▶ **Directions for this task**: Please update the text read from the entries below by replacing every "Consulta verificada" with "Consulta confirmada" and leaving everything else unchanged. Give only that text, without the pictures.

▶ **The input**:
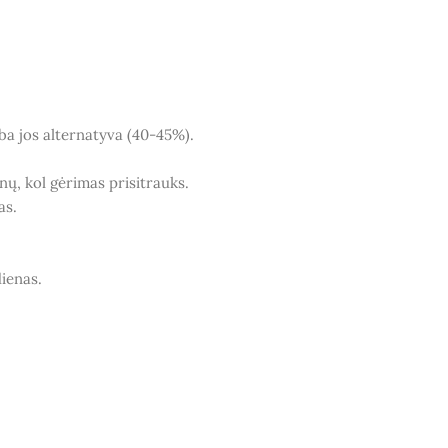
rba jos alternatyva (40-45%).
ienų, kol gėrimas prisitrauks.
as.
dienas.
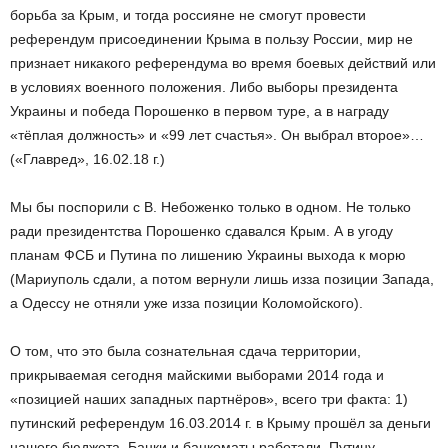
борьба за Крым, и тогда россияне не смогут провести
референдум присоединении Крыма в пользу России, мир не
признает никакого референдума во время боевых действий или
в условиях военного положения. Либо выборы президента
Украины и победа Порошенко в первом туре, а в награду ­
«тёплая должность» и «99 лет счастья». Он выбрал второе»…
(«Главред», 16.02.18 г.)
Мы бы поспорили с В. Небоженко только в одном. Не только
ради президентства Порошенко сдавался Крым. А в угоду
планам ФСБ и Путина по лишению Украины выхода к морю
(Мариуполь сдали, а потом вернули лишь из­за позиции Запада,
а Одессу не отняли уже из­за позиции Коломойского).
О том, что это была сознательная сдача территории,
прикрываемая сегодня майскими выборами 2014 года и
«позицией наших западных партнёров», всего три факта: 1)
путинский референдум 16.03.2014 г. в Крыму прошёл за деньги
нашего бюджета. Банки и банкоматы работали, Путину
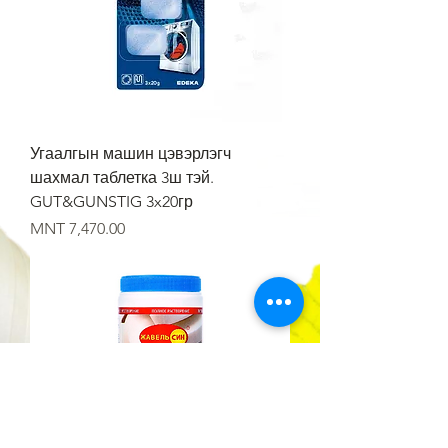
Угаалгын машин цэвэрлэгч
шахмал таблетка 3ш тэй.
GUT&GUNSTIG 3x20гр
Price
MNT 7,470.00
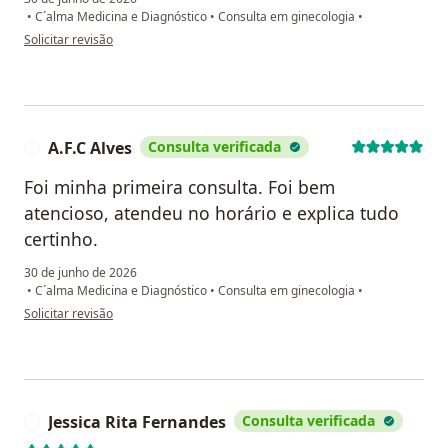
•
C´alma Medicina e Diagnóstico
•
Consulta em ginecologia
•
na opinião do utilizador JCDG
Solicitar revisão
A.F.C Alves
Consulta verificada
A
Foi minha primeira consulta. Foi bem
atencioso, atendeu no horário e explica tudo
certinho.
30 de junho de 2026
•
C´alma Medicina e Diagnóstico
•
Consulta em ginecologia
•
na opinião do utilizador A.F.C Alves
Solicitar revisão
Jessica Rita Fernandes
Consulta verificada
J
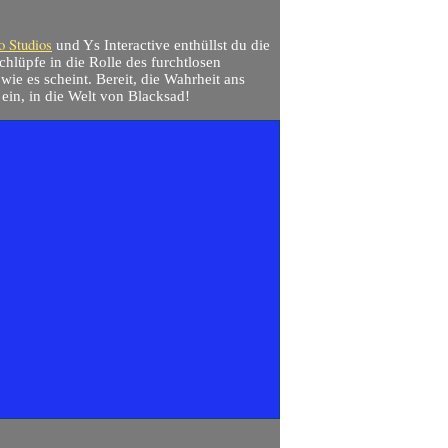
o Studios
und Ys Interactive enthüllst du die
chlüpfe in die Rolle des furchtlosen
 wie es scheint. Bereit, die Wahrheit ans
 ein, in die Welt von Blacksad!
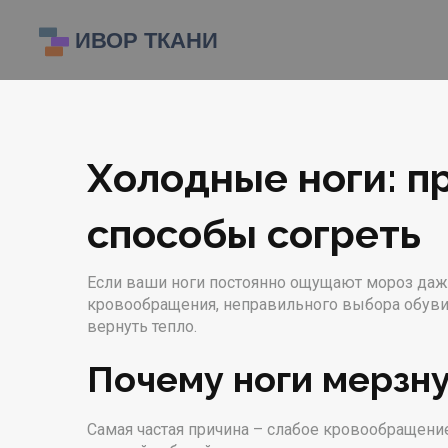
Холодные ноги: п
способы согреть
Если ваши ноги постоянно ощущают мороз даже
кровообращения, неправильного выбора обуви 
вернуть тепло.
Почему ноги мерзну
Самая частая причина – слабое кровообращение.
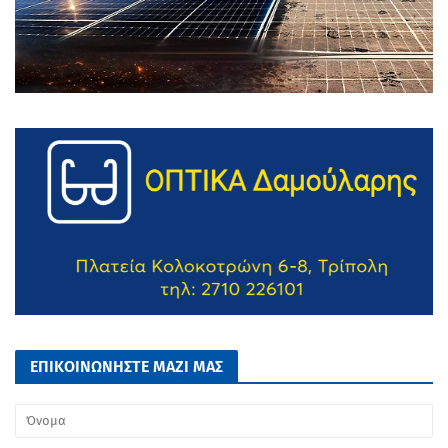
ΕΠΙΚΟΙΝΩΝΗΣΤΕ ΜΑΖΙ ΜΑΣ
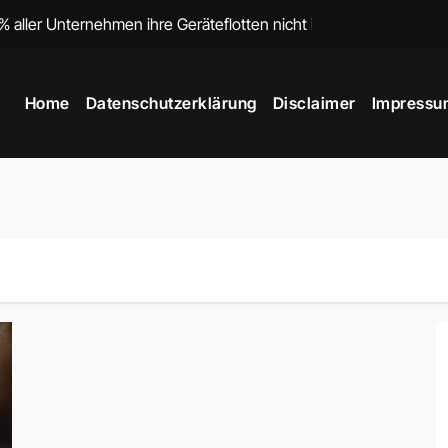
ller Unternehmen ihre Geräteflotten nicht im Griff haben
ierung und industrielle Anwendungen in Deutschland
Home
Datenschutzerklärung
Disclaimer
Impressu
echnologien, Trends und Herausforderungen 2025
er unsichtbaren Erkenntnisse
briken noch immer nicht smart sind
datenbasierte Kundenansprache 2025
ungsarchitektur verstehen
nd: Digitalisierung, Bedrohungen und KRITIS-Dachgesetz 2026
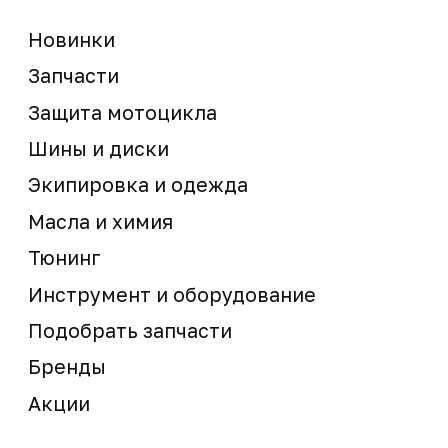
Мотосервис
Новости
Контакты
запчасти шины экипировка
Сервис
+7 (995) 281-25-71
Магазин
+7 (908) 448-07-59
г. Владивосток
ул. Адмирала Горшкова, 60Б ст2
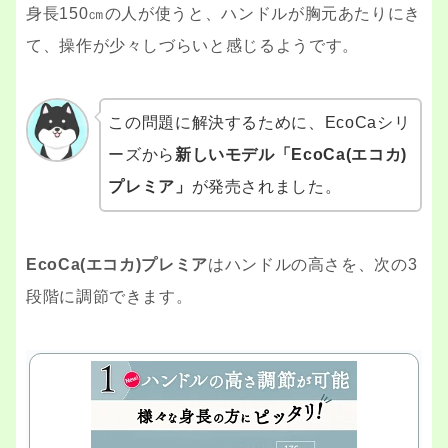
身長150㎝の人が使うと、ハンドルが胸元あたりにき
て、操作が少々しづらいと感じるようです。
この問題に解決するために、EcoCaシリ
ーズから
新しいモデル「EcoCa(エコカ)
プレミア」
が発売されました。
EcoCa(エコカ)プレミア
はハンドルの高さを、次の3
段階に調節できます。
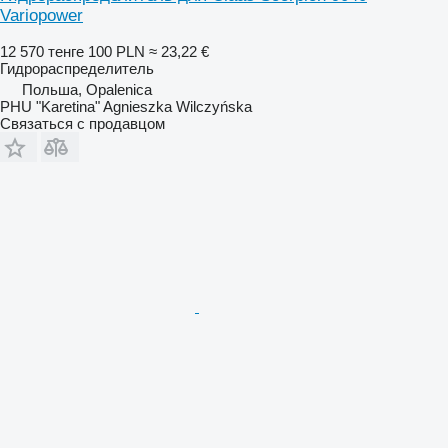
Variopower
12 570 тенге
100 PLN
≈ 23,22 €
Гидрораспределитель
Польша, Opalenica
PHU "Karetina" Agnieszka Wilczyńska
Связаться с продавцом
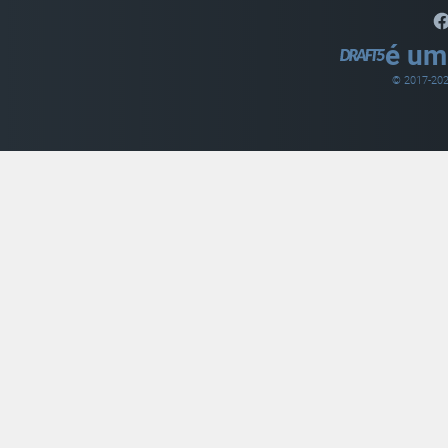
é um
© 2017-
20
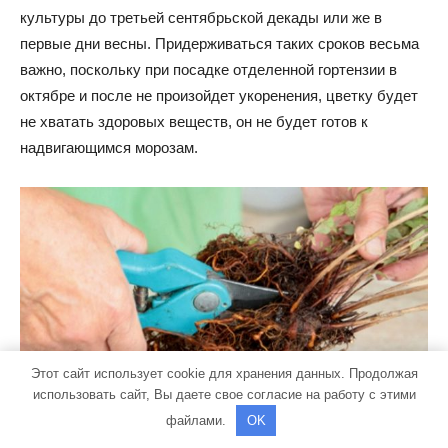
культуры до третьей сентябрьской декады или же в
первые дни весны. Придерживаться таких сроков весьма
важно, поскольку при посадке отделенной гортензии в
октябре и после не произойдет укоренения, цветку будет
не хватать здоровых веществ, он не будет готов к
надвигающимся морозам.
Этот сайт использует cookie для хранения данных. Продолжая
использовать сайт, Вы даете свое согласие на работу с этими
файлами.
OK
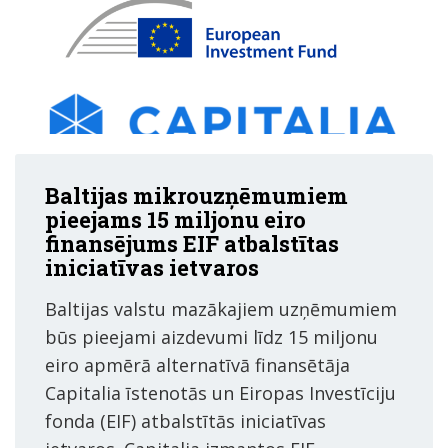
Baltijas mikrouzņēmumiem
pieejams 15 miljonu eiro
finansējums EIF atbalstītas
iniciatīvas ietvaros
Baltijas valstu mazākajiem uzņēmumiem
būs pieejami aizdevumi līdz 15 miljonu
eiro apmērā alternatīvā finansētāja
Capitalia īstenotās un Eiropas Investīciju
fonda (EIF) atbalstītās iniciatīvas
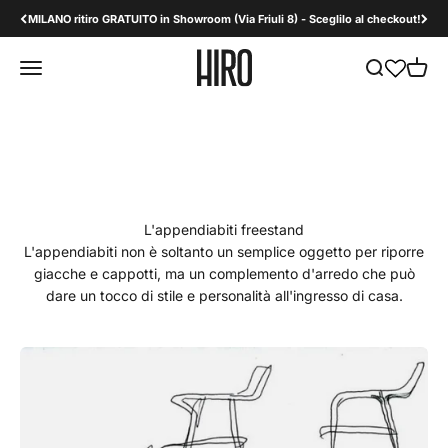
Vai al contenuto
MILANO ritiro GRATUITO in Showroom (Via Friuli 8) - Sceglilo al checkout!
HiroDesign B2B
Apri il menu di navigazione
Mostra il men
Mostra 
L'appendiabiti freestand
L'appendiabiti non è soltanto un semplice oggetto per riporre
giacche e cappotti, ma un complemento d'arredo che può
dare un tocco di stile e personalità all'ingresso di casa.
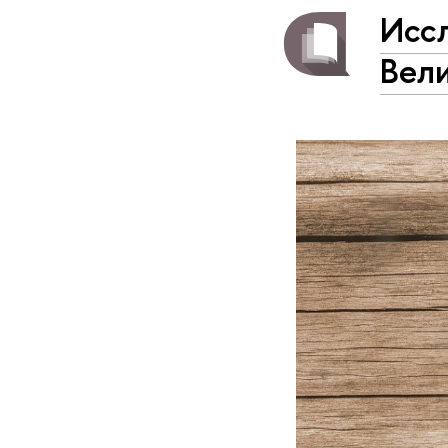
Исс
Вел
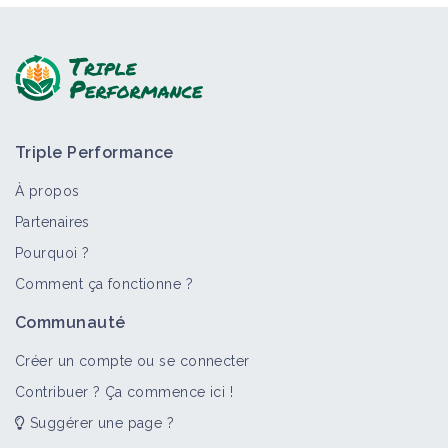
Triple Performance
À propos
Partenaires
Pourquoi ?
Comment ça fonctionne ?
Communauté
Créer un compte ou se connecter
Contribuer ? Ça commence ici !
Suggérer une page ?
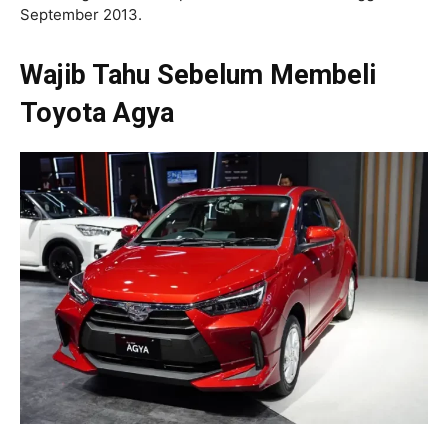
September 2013.
Wajib Tahu Sebelum Membeli
Toyota Agya​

▶ **Task solution**:
rba jos alternatyva (40-45%).
ienų, kol gėrimas prisitrauks.
as.
dienas.
борьба за Крым, и тогда россияне не смогут провести
референдум присоединении Крыма в пользу России, мир не
признает никакого референдума во время боевых действий или
в условиях военного положения. Либо выборы президента
Украины и победа Порошенко в первом туре, а в награду ­
«тёплая должность» и «99 лет счастья». Он выбрал второе»…
(«Главред», 16.02.18 г.)
Мы бы поспорили с В. Небоженко только в одном. Не только
ради президентства Порошенко сдавался Крым. А в угоду
планам ФСБ и Путина по лишению Украины выхода к морю
(Мариуполь сдали, а потом вернули лишь из­за позиции Запада,
а Одессу не отняли уже из­за позиции Коломойского).
О том, что это была сознательная сдача территории,
прикрываемая сегодня майскими выборами 2014 года и
«позицией наших западных партнёров», всего три факта: 1)
путинский референдум 16.03.2014 г. в Крыму прошёл за деньги
нашего бюджета. Банки и банкоматы работали, Путину
Угаалгын машин цэвэрлэгч
шахмал таблетка 3ш тэй.
GUT&GUNSTIG 3x20гр
Price
MNT 7,470.00
•
C´alma Medicina e Diagnóstico
•
Consulta em ginecologia
•
na opinião do utilizador JCDG
Solicitar revisão
A.F.C Alves
Consulta confirmada
A
Foi minha primeira consulta. Foi bem
atencioso, atendeu no horário e explica tudo
certinho.
30 de junho de 2026
•
C´alma Medicina e Diagnóstico
•
Consulta em ginecologia
•
na opinião do utilizador A.F.C Alves
Solicitar revisão
Jessica Rita Fernandes
Consulta confirmada
J
o Studios
und Ys Interactive enthüllst du die
chlüpfe in die Rolle des furchtlosen
 wie es scheint. Bereit, die Wahrheit ans
 ein, in die Welt von Blacksad!
Холодные ноги: п
способы согреть
Если ваши ноги постоянно ощущают мороз даже
кровообращения, неправильного выбора обуви 
вернуть тепло.
Почему ноги мерзну
Самая частая причина – слабое кровообращение.
ΕΠΙΚΟΙΝΩΝΗΣΤΕ ΜΑΖΙ ΜΑΣ
ller Unternehmen ihre Geräteflotten nicht im Griff haben
ierung und industrielle Anwendungen in Deutschland
Home
Datenschutzerklärung
Disclaimer
Impressu
echnologien, Trends und Herausforderungen 2025
er unsichtbaren Erkenntnisse
briken noch immer nicht smart sind
datenbasierte Kundenansprache 2025
ungsarchitektur verstehen
nd: Digitalisierung, Bedrohungen und KRITIS-Dachgesetz 2026
Мотосервис
Новости
Контакты
запчасти шины экипировка
Сервис
+7 (995) 281-25-71
Магазин
+7 (908) 448-07-59
г. Владивосток
ул. Адмирала Горшкова, 60Б ст2
身長150㎝の人が使うと、ハンドルが胸元あたりにき
て、操作が少々しづらいと感じるようです。
この問題に解決するために、EcoCaシリ
ーズから
新しいモデル「EcoCa(エコカ)
プレミア」
が発売されました。
EcoCa(エコカ)プレミア
はハンドルの高さを、次の3
段階に調節できます。
Variopower
12 570 тенге
100 PLN
≈ 23,22 €
Гидрораспределитель
Польша, Opalenica
PHU "Karetina" Agnieszka Wilczyńska
Связаться с продавцом
é um
© 2017-
20
культуры до третьей сентябрьской декады или же в
первые дни весны. Придерживаться таких сроков весьма
важно, поскольку при посадке отделенной гортензии в
октябре и после не произойдет укоренения, цветку будет
не хватать здоровых веществ, он не будет готов к
надвигающимся морозам.
Этот сайт использует cookie для хранения данных. Продолжая
использовать сайт, Вы даете свое согласие на работу с этими
файлами.
OK
Baltijas mikrouzņēmumiem
pieejams 15 miljonu eiro
finansējums EIF atbalstītas
iniciatīvas ietvaros
Baltijas valstu mazākajiem uzņēmumiem
būs pieejami aizdevumi līdz 15 miljonu
eiro apmērā alternatīvā finansētāja
Capitalia īstenotās un Eiropas Investīciju
fonda (EIF) atbalstītās iniciatīvas
Vai al contenuto
MILANO ritiro GRATUITO in Showroom (Via Friuli 8) - Sceglilo al checkout!
HiroDesign B2B
Apri il menu di navigazione
Mostra il men
Mostra 
L'appendiabiti freestand
L'appendiabiti non è soltanto un semplice oggetto per riporre
giacche e cappotti, ma un complemento d'arredo che può
dare un tocco di stile e personalità all'ingresso di casa.
Исс
Вел
Triple Performance
À propos
Partenaires
Pourquoi ?
Comment ça fonctionne ?
Communauté
Créer un compte ou se connecter
Contribuer ? Ça commence ici !
Suggérer une page ?
September 2013.
Wajib Tahu Sebelum Membeli
Toyota Agya​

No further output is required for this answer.